The span to repeat in the listing below runs from the line containing "東京都のマンションに対応する大規模修繕会社_TOP" to the line containing "株式会社 幸和 東京支店", inclusive. Repeat it exactly, and only it.

____

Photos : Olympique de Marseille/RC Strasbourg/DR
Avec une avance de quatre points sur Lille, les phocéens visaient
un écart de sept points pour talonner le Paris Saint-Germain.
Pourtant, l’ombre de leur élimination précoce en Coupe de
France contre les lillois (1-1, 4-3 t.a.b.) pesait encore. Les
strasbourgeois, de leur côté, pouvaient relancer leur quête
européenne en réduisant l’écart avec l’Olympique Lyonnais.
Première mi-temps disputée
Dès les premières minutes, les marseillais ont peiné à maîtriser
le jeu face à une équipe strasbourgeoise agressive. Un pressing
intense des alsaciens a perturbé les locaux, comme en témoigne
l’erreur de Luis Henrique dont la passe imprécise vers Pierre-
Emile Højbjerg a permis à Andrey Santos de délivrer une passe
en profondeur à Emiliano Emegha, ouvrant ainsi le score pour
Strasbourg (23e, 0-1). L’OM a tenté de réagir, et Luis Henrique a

____

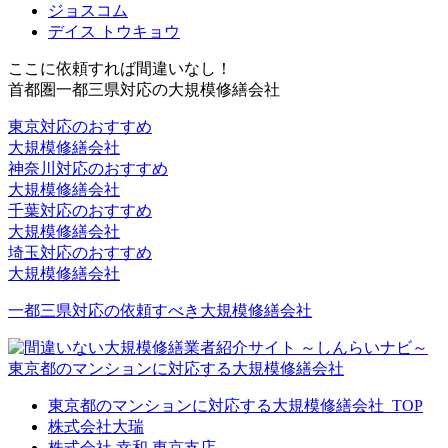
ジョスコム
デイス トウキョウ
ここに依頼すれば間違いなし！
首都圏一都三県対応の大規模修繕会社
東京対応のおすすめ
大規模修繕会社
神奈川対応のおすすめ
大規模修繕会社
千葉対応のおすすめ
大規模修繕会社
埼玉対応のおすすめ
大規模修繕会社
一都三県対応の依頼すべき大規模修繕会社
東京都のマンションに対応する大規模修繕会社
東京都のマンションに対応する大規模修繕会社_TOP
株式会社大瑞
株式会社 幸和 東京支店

____

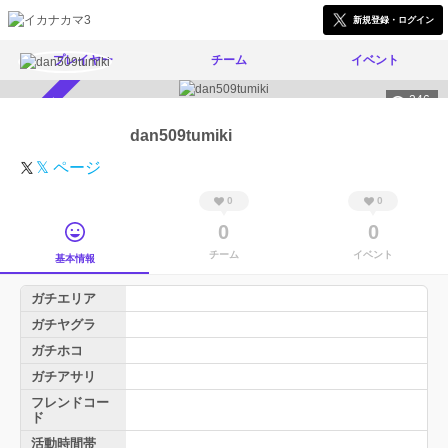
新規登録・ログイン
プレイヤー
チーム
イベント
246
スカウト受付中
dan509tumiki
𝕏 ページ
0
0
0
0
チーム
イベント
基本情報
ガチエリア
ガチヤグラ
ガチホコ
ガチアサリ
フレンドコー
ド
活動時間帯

____

- _Response_
東京都のマンションに対応する大規模修繕会社_TOP
株式会社大瑞
株式会社 幸和 東京支店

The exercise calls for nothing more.